Wednesday, July 2, 2008

Violet Cove

From the age twelve to sixteen my mother, sister and I lived on 35th street, just a few blocks from Antelope Park. When I was mad I would pretend I was running away and I would run to the park and from there I’d run to Violet Cove. When I was happy I’d walk (or run) to the park, pretending I was in a magical world and I would go to Violet Cove. When I was at the park with my friends and we wanted to find fairies or have a picnic, we’d go to Violet Cove.

I think it was Jessie who introduced us to it. It wasn’t much, I suppose. Like a very shallow dugout in the side of the hill, a small creek of drainage running before it like a moat. There was part of an old bed frame thrown across the thin trail of water to act as a bridge. Trees grew around the center, which was a large storm pipe we could crawl inside. I remember there also being a piece of concrete that looked torn out of the ground by a giant and then thrown into the cove for sport. Jessie said that in the spring the whole cove was filled with violets, hence the name. And she was right.

I have so many good memories of Violet Cove. No one else seemed to know it existed. The runners ran on the path that was paved above it and people who walked by dismissed it as a dark, dirty area around the storm pipe. If you sat in just the right places, no one would even see you. I’d been looking forward to more good memories of Violet Cove…until they tore it down.
In the name of landscaping, our beautiful (though often misunderstood) hideaway, was bulldozed, chopped down and replanted, the pipe surrounded by an aesthetically pleasing stone.

I think the stones were to make the pipe look like it belonged there, like it wasn’t just jutting out of the hill along with tree roots and weeds. I, however, think the stones make the pipe look fake; like it has a bad wig on. The poor thing is blocked in and any root or weed friends it had are now imprisoned. It don’t like it one bit, and I don’t think the pipe does either.

Will anyone ever know how much a few kids treasured Violet Cove so much they gave it a name?

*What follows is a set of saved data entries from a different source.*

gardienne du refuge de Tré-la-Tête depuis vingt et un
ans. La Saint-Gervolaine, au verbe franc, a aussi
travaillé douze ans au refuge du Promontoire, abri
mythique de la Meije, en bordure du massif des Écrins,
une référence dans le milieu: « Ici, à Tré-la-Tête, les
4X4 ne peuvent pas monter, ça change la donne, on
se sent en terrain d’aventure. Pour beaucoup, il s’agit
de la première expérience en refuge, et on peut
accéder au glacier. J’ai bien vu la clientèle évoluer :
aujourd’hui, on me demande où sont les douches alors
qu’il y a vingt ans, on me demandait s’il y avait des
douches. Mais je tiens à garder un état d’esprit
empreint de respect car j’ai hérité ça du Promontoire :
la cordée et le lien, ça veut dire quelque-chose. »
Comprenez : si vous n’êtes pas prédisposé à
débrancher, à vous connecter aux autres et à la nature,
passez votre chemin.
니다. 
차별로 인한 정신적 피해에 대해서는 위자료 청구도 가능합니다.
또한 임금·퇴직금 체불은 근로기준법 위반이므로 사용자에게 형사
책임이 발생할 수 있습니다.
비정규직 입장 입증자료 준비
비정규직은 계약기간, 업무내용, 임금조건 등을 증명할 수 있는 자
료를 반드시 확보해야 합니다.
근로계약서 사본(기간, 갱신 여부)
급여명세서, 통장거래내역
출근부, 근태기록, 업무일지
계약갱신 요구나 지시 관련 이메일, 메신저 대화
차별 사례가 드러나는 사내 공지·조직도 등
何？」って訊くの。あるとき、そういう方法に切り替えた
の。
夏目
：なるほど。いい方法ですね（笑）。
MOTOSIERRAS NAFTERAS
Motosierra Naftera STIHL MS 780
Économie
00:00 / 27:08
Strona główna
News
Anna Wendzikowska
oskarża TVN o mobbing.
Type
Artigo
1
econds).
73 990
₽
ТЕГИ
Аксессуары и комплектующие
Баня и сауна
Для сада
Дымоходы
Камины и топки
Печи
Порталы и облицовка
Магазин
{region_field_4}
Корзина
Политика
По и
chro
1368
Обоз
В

Did anyone think of that when they decided to make it crumble away? No, I think everyone else thought it was an eyesore in an otherwise beautiful park.

In other news, James posted a blog, and part of my reply was something I’ve been meaning to blog about for awhile but have never gotten around to. I could turn it into a big, long blog (and maybe I will sometime) but I like my “in a nutshell” version:

My heart tells me that there are people in this word, both secular and spiritual, who will "make it to heaven". My heart tells me that I love God and God loves me even though I choose to listen to rock music and read fantasy books. With all this medical stuff going on I suppose I should be thinking "am I right with God?" but I'm not. I'm confident that the things I do don't matter as much as the spirit with which I do them. I still believe what the Bible says, and I'm not afraid to die. And should I wake up outside the gates of Jerusalem, so be it. I did my best, I lived my life in happiness and I knew that God loved me and I loved Him. If my being should end there, well, at least I made the most of what I had. Anyone who wants to preach to me about how I should shape up soon has my pity and God's disappointment. And that's what I believe.

2 comments:

Rayne said...

This brought back a very strong memory for me, of places I used to hide as a child.
I am horrified that your Violet Cove was destroyed. That so sucks!
And as for being 'right with God'.
No worries, he's not as mean as many religions make him out to be. Guilt is a harsh task master and it's applied liberally in the hopes that we will behave. But, really, He's all about love and forgiveness, and if you are not out there eating babies or setting puppies on fire? I really wouldn't worry about it too much.
He put us here to love Him and to love each other, and I'm sure you've got that down. And I'm also sure a few negative thoughts towards the med. twits that messed up your appt.s are totally allowed.

Becca said...

Rayne,
I've never thought God was mean, especially when I was young. But, the thing is, I've been Seventh-Day Adventist (on my own) since I was 16 and, while I still believe what they do (for the most part) I feel like I took things way to seriously. I mean, I was pretty darn conservative for awhile there. So, I still have this little nagging bit of me that says, "You're going to hell because you read Harry Potter!" But I know God knows our hearts even better than we do and, like I said, I have no worries about my place in His eyes.

And, yeah, I was kinda pissed about the whole, "Oops, we forgot to schedule an appointment and now you have to wait another week to be put on the transplant list" thing, but I seriously don't have the energy to be very mad. Go with the flow, that's me. Still,I'm not very excited about driving over an hour just to talk to a shrink. I think I'd rather have a blood test or something like that. More than that, I'm not happy about having to wait longer to go on the transplant list.